:: ZU LESENDER TEXT
Hiergegen wendet sich die Revision der
Klägerin, mit der sie Verletzung materiellen Rechts (§ 4
Nr. 21 Buchst. b UStG 1993) geltend macht.
Sie trägt im Wesentlichen vor, die
Beschränkung der Steuerbefreiung nach dem Anteil der
Schülerinnen und Schüler, die sich tatsächlich auf
eine Aufnahmeprüfung an einer Fachhochschule für Musik
und Tanz vorbereiten, verstoße gegen § 4 Nr. 21 Buchst.
b UStG 1993. Diese Regelung stelle nicht auf die Ziele der Personen
ab, die die Einrichtung besuchten, sondern darauf, ob der
Einrichtung generell die Eigenschaft einer allgemeinbildenden oder
berufsbildenden Einrichtung zukomme.
Entgegen der Rechtsprechung des
Bundesfinanzhofs (BFH) stehe der Finanzverwaltung keine eigene
Prüfungskompetenz hinsichtlich der Tatbestandsmerkmale des
§ 4 Nr. 21 Buchst. b UStG 1993 zu. Eine andere
allgemeinbildende oder berufsbildende Einrichtung sei immer in dem
Umfang anzunehmen, wie der begünstigte Bereich einer erteilten
Bescheinigung i.S. des § 4 Nr. 21 Buchst. b UStG 1993 reiche.
Andernfalls gehe der Prüfungsaufwand für die Ausstellung
der Bescheinigung ins Leere.
Eine Einrichtung, die - wie das von ihr,
der Klägerin, betriebene Ballettstudio - künstlerischen
Tanz unterrichte, sei sowohl als andere allgemeinbildende als auch
als andere berufsbildende Einrichtung anzuerkennen.
Gegenstand der Allgemeinbildung sei nicht
nur die Wissensvermittlung in geistigen Fächern, sondern auch
die kulturelle Bildung. Auf die Vermittlung eines breit
gefächerten Wissens könne es nicht ankommen.
::::
:: VORLIEGENDE ANGABEN
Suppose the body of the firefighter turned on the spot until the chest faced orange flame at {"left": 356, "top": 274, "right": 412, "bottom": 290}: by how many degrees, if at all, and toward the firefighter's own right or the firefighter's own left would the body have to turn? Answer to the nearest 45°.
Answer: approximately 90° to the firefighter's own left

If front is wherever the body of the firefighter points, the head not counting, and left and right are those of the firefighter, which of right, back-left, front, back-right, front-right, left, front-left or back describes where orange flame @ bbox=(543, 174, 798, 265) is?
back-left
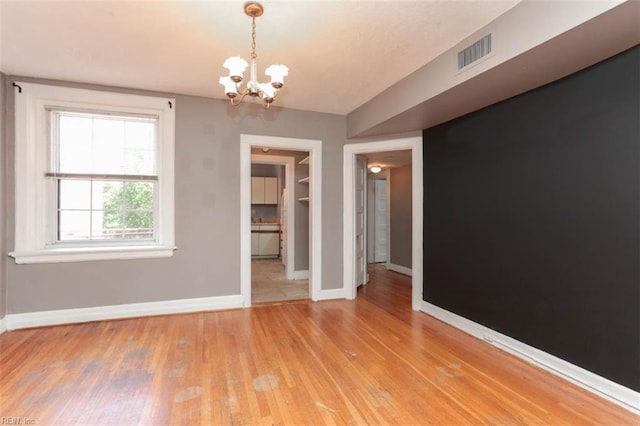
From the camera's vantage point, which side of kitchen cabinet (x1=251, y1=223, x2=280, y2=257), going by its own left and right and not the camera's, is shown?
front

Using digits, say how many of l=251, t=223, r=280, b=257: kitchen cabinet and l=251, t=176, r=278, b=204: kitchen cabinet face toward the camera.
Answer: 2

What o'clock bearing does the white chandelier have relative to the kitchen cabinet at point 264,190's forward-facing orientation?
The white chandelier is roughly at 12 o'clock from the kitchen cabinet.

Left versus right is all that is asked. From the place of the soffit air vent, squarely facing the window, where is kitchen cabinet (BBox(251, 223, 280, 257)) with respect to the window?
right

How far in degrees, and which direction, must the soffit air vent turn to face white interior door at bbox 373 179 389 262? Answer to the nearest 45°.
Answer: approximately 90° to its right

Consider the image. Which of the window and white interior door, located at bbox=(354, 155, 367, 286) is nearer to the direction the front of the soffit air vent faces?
::::
ZU ERLEDIGENDE AUFGABEN →
A – Welche Zeilen der Einträge enthalten die Zeichenfolge „Answer“? Sammle jede dieser Zeilen, wobei Groß- und Kleinschreibung zählt.
B – Kannst du den Text zur Steuerbefreiung des Ballettstudios dort aufgreifen, wo er endet, und ihn fortsetzen?

ANTWORTEN JE AUFGABE →
A –
Suppose the body of the firefighter turned on the spot until the chest faced orange flame at {"left": 356, "top": 274, "right": 412, "bottom": 290}: by how many degrees, if at all, and toward the firefighter's own right or the firefighter's own left would the body have to turn? Answer to the nearest 45°.
Answer: approximately 90° to the firefighter's own left
Answer: 2
How far in degrees, and which direction, must the soffit air vent turn to face white interior door at bbox 373 179 389 262? Answer to the nearest 45°.
Answer: approximately 90° to its right

B –
Das von ihr betriebene Ballettstudio sei
eine berufsbildende Einrichtung, weil es auf den Beruf des
Tänzers ausgerichtet sei. Ohne professionelle Ausbildung
bereits im Vorschulalter sei das spätere Studium des Tanzes
und damit die Ausübung des Berufes des Tänzers nicht
möglich; das Erlernen von Standardtänzen sei dagegen in
jedem Alter möglich. Die Zielsetzung, die konzeptionelle
Ausgestaltung und die Durchführung der Leistungen ihres
Ballettunterrichts unterschieden sich von den Leistungen freier
Unterrichtseinheiten grundlegend.
Schließlich seien ihre Umsätze
auch aus Gründen der Gleichbehandlung von der Umsatzsteuer zu
befreien, weil die städtische Musikschule der Stadt D bzw.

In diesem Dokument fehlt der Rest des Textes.